TEXT PASSAGE:
The report provides an overview of the company and its environment. The paper identifies various resources and capabilities available to the company. The various strategies that Singapore Airlines utilise and how they affect the airlines performance. Key issues have been identified that threaten Singapore Airlines current market. The often complicated Government regulations and global laws that affect the airline industry have been defined and explained. Current industry issues and trends that affect Singapore Airlines have been researched, a number of recommendations have been provided, as a possible solution.
Overview of Singapore Airlines
Singapore Airlines (SIA) first flights began in 1947 partnered with Malaysian Airlines, each funded by there governments. The two airlines mainly serviced South East Asia. Singapore separated from Malaysia in 1965 to become the republic of Singapore. The two governments therefore decided to go there own ways and set up there own airlines. In 1972 Singapore Airlines was launched.
The domestic market was basically non existent due to Singapore being a small country geographically. Singapore Airlines had to immediately pursue an international presence and started planning flight routes, airport resources, and government acceptance into foreign destinations etc. SIA also had to establish themselves as a genuine competitor and market the airline internationally to potential customers and future stakeholders. Today, SIA has more than 10,000 employees and 95 aircrafts. The airline now serves 89 destinations around the world including Asia, Europe, North America, Middle East, Australasia, and Africa. ( www.airlines.priceline.com) SIA is situated at Changi Airport along with subsidiaries Silkair and Tiger Airlines. ‘In 2004, Changi Airport received a record 30,400,000 passengers, a year-on-year growth of 23.1% in passenger traffic. Similarly, a record 1,780,000 tonnes of cargo was moved, representing a year-on-year increase of 10.2% in airfreight volume’. (http://en.wikipedia.org). Changi Airport is classed as “the hub of Asia”, Changi provides stopovers, refuelling, and passenger exchange for all the international airlines travelling from one side of the world to the other. Changi Airport is also expanding to accommodate for there cut price airline and new Airbuses arriving in 2006.

SUPPLIED DATA:
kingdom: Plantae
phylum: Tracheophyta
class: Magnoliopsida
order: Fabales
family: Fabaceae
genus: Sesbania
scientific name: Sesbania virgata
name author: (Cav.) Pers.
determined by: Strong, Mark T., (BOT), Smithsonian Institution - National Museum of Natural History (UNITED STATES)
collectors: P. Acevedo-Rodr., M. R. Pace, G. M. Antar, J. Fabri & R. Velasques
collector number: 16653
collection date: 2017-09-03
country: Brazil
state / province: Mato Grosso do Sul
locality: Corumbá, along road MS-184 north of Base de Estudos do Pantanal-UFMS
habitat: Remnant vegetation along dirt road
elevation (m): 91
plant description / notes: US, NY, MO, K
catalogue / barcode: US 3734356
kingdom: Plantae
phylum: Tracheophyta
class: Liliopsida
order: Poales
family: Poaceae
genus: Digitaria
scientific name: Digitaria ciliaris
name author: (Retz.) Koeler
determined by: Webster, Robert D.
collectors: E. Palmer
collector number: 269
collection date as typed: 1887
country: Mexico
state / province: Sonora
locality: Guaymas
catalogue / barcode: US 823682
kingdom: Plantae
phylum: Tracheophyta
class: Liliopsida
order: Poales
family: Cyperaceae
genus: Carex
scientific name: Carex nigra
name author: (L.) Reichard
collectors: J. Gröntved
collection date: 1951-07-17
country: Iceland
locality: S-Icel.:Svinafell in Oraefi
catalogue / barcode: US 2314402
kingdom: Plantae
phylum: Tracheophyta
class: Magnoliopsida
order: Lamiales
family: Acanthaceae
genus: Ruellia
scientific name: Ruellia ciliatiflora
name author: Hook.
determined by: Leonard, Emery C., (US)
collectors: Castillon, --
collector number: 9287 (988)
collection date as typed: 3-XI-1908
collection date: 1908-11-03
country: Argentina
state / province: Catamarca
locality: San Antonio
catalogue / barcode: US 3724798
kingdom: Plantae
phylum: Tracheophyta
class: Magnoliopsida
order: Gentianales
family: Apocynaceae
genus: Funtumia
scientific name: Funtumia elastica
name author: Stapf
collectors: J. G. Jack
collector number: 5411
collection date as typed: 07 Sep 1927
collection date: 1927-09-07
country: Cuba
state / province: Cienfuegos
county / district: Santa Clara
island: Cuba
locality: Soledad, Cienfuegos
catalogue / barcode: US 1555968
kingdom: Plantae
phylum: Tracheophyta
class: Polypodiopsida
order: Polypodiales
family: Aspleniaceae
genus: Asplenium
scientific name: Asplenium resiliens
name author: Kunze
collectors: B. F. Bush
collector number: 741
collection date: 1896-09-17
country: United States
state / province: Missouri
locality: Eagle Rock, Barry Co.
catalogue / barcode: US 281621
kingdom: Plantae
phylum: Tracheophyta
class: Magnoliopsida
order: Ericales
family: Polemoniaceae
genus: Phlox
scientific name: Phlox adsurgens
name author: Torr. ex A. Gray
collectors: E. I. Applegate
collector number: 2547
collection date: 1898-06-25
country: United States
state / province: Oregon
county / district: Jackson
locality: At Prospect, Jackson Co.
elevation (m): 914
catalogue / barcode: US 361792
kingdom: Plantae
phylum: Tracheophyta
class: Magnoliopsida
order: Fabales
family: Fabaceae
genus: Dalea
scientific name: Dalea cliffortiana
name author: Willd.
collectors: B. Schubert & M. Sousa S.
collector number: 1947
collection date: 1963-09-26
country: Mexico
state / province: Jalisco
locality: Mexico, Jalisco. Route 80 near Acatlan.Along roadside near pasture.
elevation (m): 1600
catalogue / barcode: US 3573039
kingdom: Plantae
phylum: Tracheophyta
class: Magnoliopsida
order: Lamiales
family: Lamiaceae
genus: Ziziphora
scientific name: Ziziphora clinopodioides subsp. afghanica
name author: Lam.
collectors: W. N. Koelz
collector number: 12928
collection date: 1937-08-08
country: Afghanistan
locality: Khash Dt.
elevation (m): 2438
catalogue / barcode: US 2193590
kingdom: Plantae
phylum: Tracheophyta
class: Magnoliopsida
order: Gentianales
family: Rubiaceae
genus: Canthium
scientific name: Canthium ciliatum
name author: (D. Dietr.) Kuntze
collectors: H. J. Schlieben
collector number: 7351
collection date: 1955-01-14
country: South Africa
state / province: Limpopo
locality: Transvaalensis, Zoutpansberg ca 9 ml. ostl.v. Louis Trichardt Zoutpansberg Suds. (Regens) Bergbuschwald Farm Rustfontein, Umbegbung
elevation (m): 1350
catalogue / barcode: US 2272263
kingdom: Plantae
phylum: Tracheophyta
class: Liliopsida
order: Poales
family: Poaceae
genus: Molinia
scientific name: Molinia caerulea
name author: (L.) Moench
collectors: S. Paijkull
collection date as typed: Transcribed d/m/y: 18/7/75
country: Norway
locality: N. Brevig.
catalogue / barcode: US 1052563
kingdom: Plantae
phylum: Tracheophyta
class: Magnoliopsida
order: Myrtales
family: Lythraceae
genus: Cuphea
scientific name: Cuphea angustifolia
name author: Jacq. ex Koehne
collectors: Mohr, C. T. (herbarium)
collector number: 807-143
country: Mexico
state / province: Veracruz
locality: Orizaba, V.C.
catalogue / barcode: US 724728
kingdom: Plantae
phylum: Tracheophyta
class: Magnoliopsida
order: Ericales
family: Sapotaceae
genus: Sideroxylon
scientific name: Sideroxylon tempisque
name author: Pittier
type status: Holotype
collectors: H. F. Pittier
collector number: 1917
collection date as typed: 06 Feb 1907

WORK TO COMPLETE:
Reproduce, word for word, the part of the Singapore Airlines report that opens with the words containing "The report provides" and closes with "a possible solution.". The records are separate material and have no connection to the Singapore Airlines report.

RESPONSE TO THE EXERCISE:
The report provides an overview of the company and its environment. The paper identifies various resources and capabilities available to the company. The various strategies that Singapore Airlines utilise and how they affect the airlines performance. Key issues have been identified that threaten Singapore Airlines current market. The often complicated Government regulations and global laws that affect the airline industry have been defined and explained. Current industry issues and trends that affect Singapore Airlines have been researched, a number of recommendations have been provided, as a possible solution.